Securing Web-based Projects
Any application managing cryptocurrency is a frequent target of malicious actors and needs to follow security best practices. The below checklist offers guidance on the most common vulnerabilities. However, even if you follow every piece of advice, security is not guaranteed. Web security and malicious actors are constantly evolving, so it’s good to maintain a healthy amount of paranoia.
Ensure that TLS is enabled. Redirect HTTP to HTTPS where necessary to ensure that Man in the Middle attacks can’t occur and sensitive data is securely transferred between the client and browser. Enable TLS and get an SSL certificate for free at LetsEncrypt.

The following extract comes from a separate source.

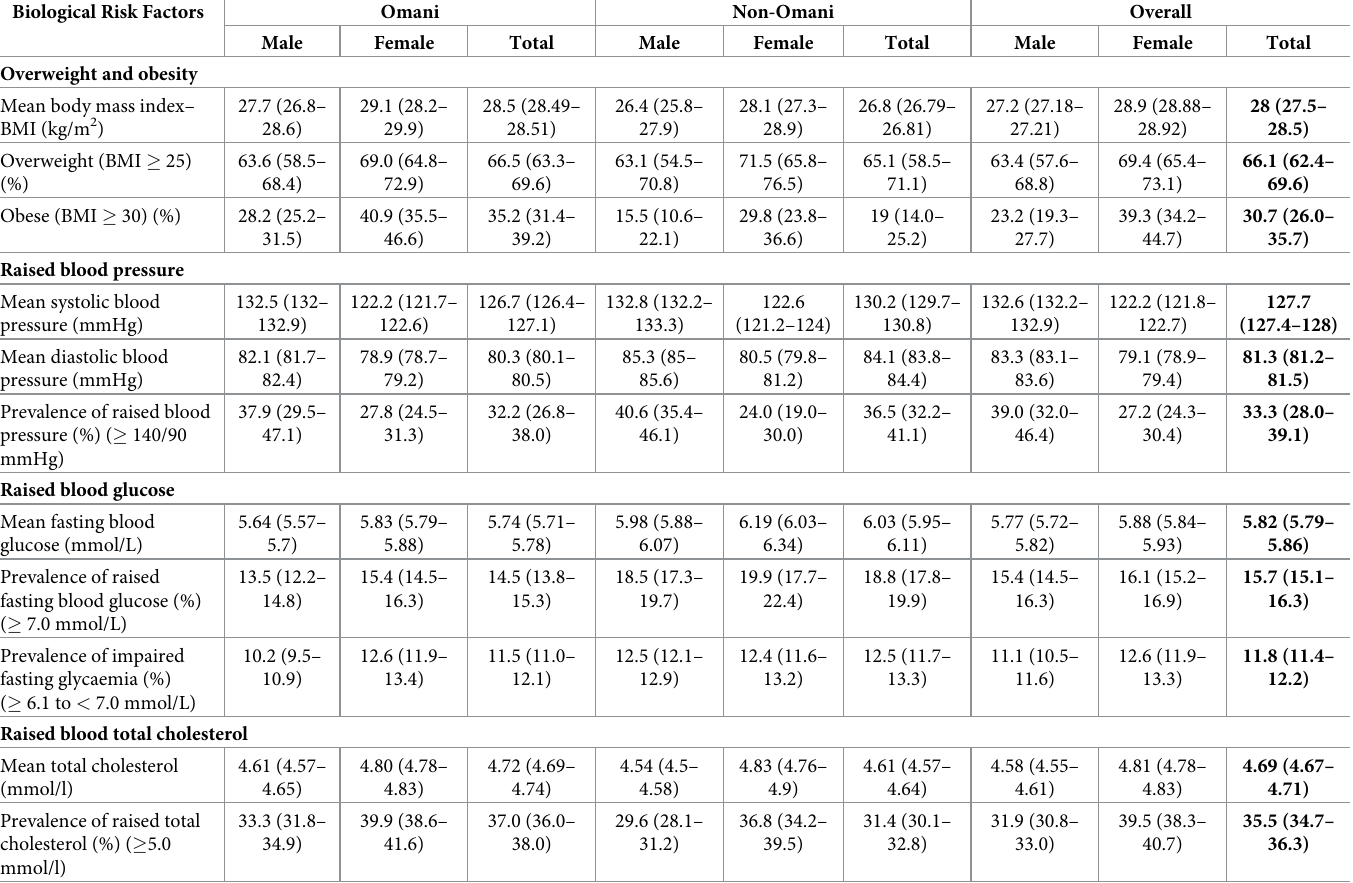
Table 3. Prevalence of biological risk factors of non-communicable diseases among the survey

If you don’t have SSL/TLS enabled, stop everything and do this first.
Content security policy (CSP) headers
Most web frameworks have a configuration file or extensions to specify your CSP policy, and the headers are auto-generated for you. For example, see Helmet for Node.js. This would have prevented the Blackwallet Hack.

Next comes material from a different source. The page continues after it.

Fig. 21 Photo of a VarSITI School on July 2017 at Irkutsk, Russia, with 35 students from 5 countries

HTTP strict-transport-security headers
This is an HTTP header that tells the browser that all future connections to a particular site should use HTTPS. To implement this, add the header to your website. Some web frameworks (like Django) have this built-in. This would have prevented the MyEtherWallet DNS Hack.
Storing sensitive data
Ideally, you don’t have to store much sensitive data. If you must, be sure to tread carefully. There are many strategies to store sensitive data:
- Ensure sensitive data is encrypted using a proven cipher like AES-256 and stored separately from application data. Always pick up AEAD mode.
- Any communication between the application server and secret server should be in a private network and/or authenticated via HMAC. Your cipher strategy will change based on whether you will be sending the ciphertext over the wire multiple times.

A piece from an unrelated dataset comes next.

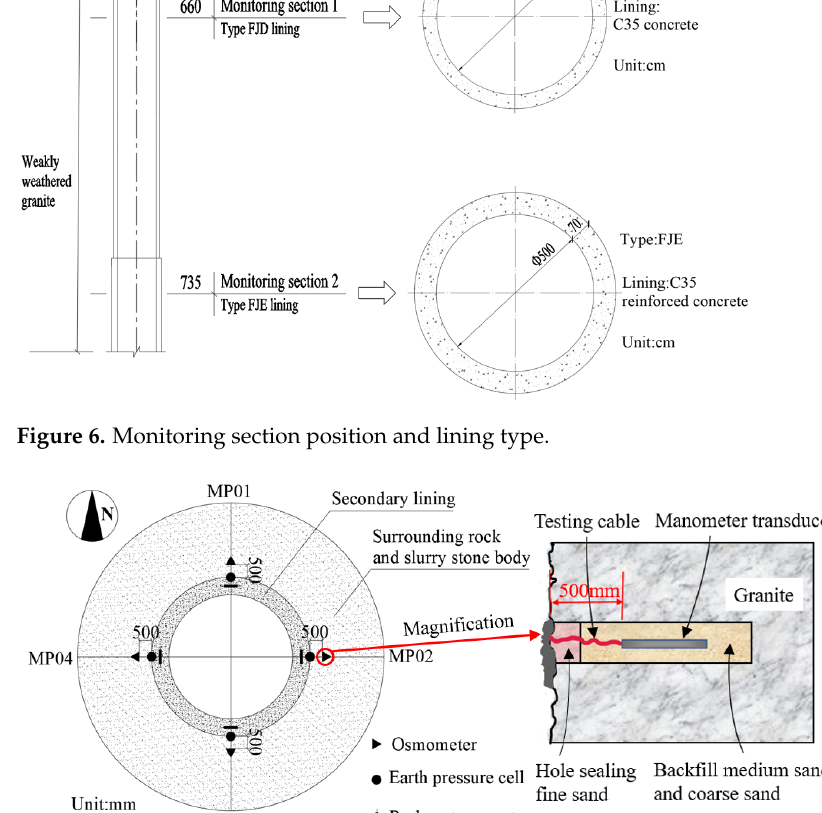
Figure 6. Monitoring section position and lining type.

- Back up any encryption keys you may use offline and store them only in-memory in your app.
- Consult a good cryptographer and read up on best practices. Look into the documentation of your favorite web framework.
- Rolling your own crypto is a bad idea. Always use tried and tested libraries such as NaCI.
Attackers often need to spend time exploring your website for unexpected or overlooked behavior. Examining logs defensively can help you catch onto what they’re trying to achieve. You can at least block their IP or automate blocking based on suspicious behavior.
It’s also worth setting up an error reporting (like Sentry). Often, people trigger strange bugs when trying to hack things.
You must build your authentication securely if you have logins for users. The best way to do this is to use something off the shelf. Both Ruby on Rails and Django have robust, built-in authentication schemes.
Many JSON web token implementations are poorly done, so ensure the library you use is audited.
Hash passwords with a time-tested scheme are good. And Balloon Hashing is also worth looking into.
We strongly prefer 2FA and require U2F or TOTP 2FA for sensitive actions. 2FA is important as email accounts are usually not very secure. Having a second factor of authentication ensures that users who accidentally stay logged on or have their password guessed are still protected.
Finally, require strong passwords. Common and short passwords can be brute-forced. Dropbox has a great open-source tool that gauges password strength fairly quickly, making it usable for user interactions.
Denial of service attacks (DOS)
DOS attacks are usually accomplished by overloading your web servers with traffic. To mitigate this risk, rate limit traffic from IPs and browser fingerprints. Sometimes people will use proxies to bypass IP rate-limiting. In the end, malicious actors can always find ways to spoof their identity, so the surest way to block DOS attacks is to implement proof of work checks in your client or use a managed service like Cloudflare.
Lockdown unused ports
Attackers will often scan your ports to see if you were negligent and left any open. Services like Heroku do this for you- read about how to enable this on AWS.
Phishing and social engineering
Phishing attacks will thwart any well-formed security infrastructure. Have clear policies published on your website and articulate them to users when they sign up (you will never ask for their password, etc.). Sign messages to your users and prompt users to check the website's domain they are on.
Scan your website and libraries for vulnerabilities
Use a tool like Snyk to scan your third-party client libraries for vulnerabilities. Make sure to keep your third-party libraries up to date. Often, upgrades are triggered by security exploits. You can use Mozilla Observatory to check your HTTP security as well.
Cross-Site Request Forgery Protection (CSRF), SQL injections
Most modern web and mobile frameworks handle both CSRF protection and SQL injections. Ensure CSRF protection is enabled and that you are using a database ORM instead of running raw SQL based on user input. For example, see what Ruby on Rails documentation says about SQL injections.